• PROBLEM STATEMENT: Read through the data below and state how many of its lines contain the word "Elementor", adding nothing.

[Collected data]

○ ○ ○

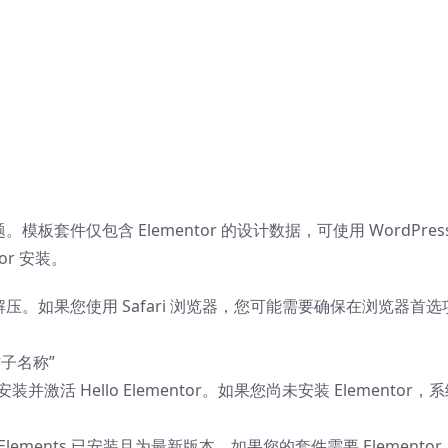
主题。模板套件仅包含 Elementor 的设计数据，可使用 WordPres
tor 安装。
要解压。如果您使用 Safari 浏览器，您可能需要确保在浏览器首选
帖子名称”
并激活 Hello Elementor。如果您尚未安装 Elementor，
to Elements 已安装且为最新版本。如果您的套件需要 Elementor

○ ○ ○

• ANSWER FOR THE TASK: 3